The original Ferris Wheel got one additional engagement, at the 1904 St. Louis World’s Fair. After this, it was deemed to expensive to move, and it was destroyed where it stood in 1906. Ferris had since passed way (sadly, he died of Typhus at age 37). He lived long enough to see his accomplishment bested London’s 275 foot tall Great Wheel, which was in operation from 1895 to 1907. This was followed by the 282 ft. Grande Roue de Paris (1900-1920).

These were all much taller than George Tilyou’s wheel at Steeplechase Park. Coney’s still extant Wonder Wheel was erected in 1920, as was the 212 foot Wiener Riesenrad in Vienna, which was the tallest one in the world for 65 years, its predecessors all having been dismantled. That’s the one depicted in the 1949 movie The Third Man.

I’ve had a devil of a time finding out the history of UNREMARKABLE Ferris Wheels, i.e. at what point every local amusement park, state and county fair and carnival began carrying SMALL Ferris Wheels — I’m going to assume that that process progressed from the turn of the last century (as in Coney Island) through the next few decades.

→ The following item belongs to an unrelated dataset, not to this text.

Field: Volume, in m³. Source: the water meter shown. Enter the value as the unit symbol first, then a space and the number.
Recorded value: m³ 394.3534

The game changed again in 1985 when Japan erected Technocosmos (279 feet tall, i.e. 85 meters) for the Expo ’85 World’s Fair. Since then (as with skyscrapers, and very much else) most of the vitality and energy has been usurped by Asia, with the decadent west languishing, outside of a couple notable and famous exceptions. Subsequent ones in Asia have included: Cosmo Clock ’21 (Japan, 1989, originally 353 feet, now 369 feet); Igosu 108 (Japan, 1992, originally 354 feet; now 377 feet and installed in Vietnam as the Sun Wheel); Tempozan Ferris Wheel (Japan, 1997, 369 feet); the Daikanransha (Japan, 1999, 377 feet tall); the Star of Nanchang (China, 2006, 525 feet tall); and the Singapore Flyer (Singapore, 2008, 551 feet).

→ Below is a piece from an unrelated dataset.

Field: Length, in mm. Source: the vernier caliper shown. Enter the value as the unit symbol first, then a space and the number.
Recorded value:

Those notable exceptions in the west are not to be sneezed at however. Surely, you already know them:

Since the turn of this century, Big Ben has been eclipsed on the London skyline by the 443 foot London Eye. I’ve never been sure how I feel about that. Seems kind of…undignified where it is, somehow? I guess they weren’t going to put it in Blackpool nowadays, but isn’t someplace like that where an amusement park ride belongs? Or an amusement park NATION? To wit:

I’m proud and satisfied to report that the 550 ft. tall High Roller in Las Vegas has been the tallest Ferris Wheel in the world since its opening in 2014. This is an example of the universe beginning to make sense again. And long may she reign as such.

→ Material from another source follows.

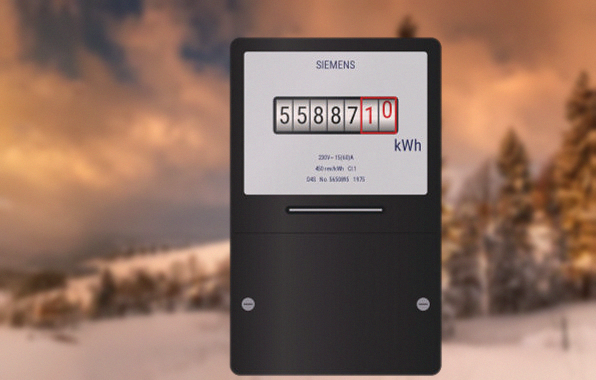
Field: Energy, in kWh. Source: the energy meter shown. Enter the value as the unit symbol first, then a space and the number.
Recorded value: kWh 55887.10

This is no time for complacency, however. Asia and the West were both briefly bested, and in a big way, by an 820 foot tall Ferris Wheel on the part of that hissable villain Dubai. It opened in October, 2021 but has been “closed indefinitely” since March, 2022. There seems to be no prospect of its reopening, though no explanation has been given by the Emirates. Since Dubai also hosts the tallest building in the world, and the entire city was built in a waterless desert by slave labor, I’m afraid I’m going to always root against whatever happens in that autocratic, petroleum boomtown. The shifting sands are going to cover it up again someday — not quickly enough, as far as I’m concerned.

Of course, Las Vegas is in a desert, too, which I’ve never been crazy about. I’ll always be partial to my old East Coast resorts from Coney Island and the Jersey Shore to Florida. Yet I’m afraid the weakness of patriotism is strong in me in some cultural matters, so the popularity of Vegas is okay by me. Acknowledging that it is infantile, I want to live in the country with the biggest Ferris Wheel. You know how in Escape from New York, all of Manhattan becomes a maximum security prison? I’d be all too delighted if all of North America became an amusement park. We’re partially there, but a lot of it is run-down and seedy, more like a fly-by-night carnival. A sea-to-sea Wizard of Oz theme park — that would be my utopia. Shocked? Don’t be! This entire blog is dedicated to the principle!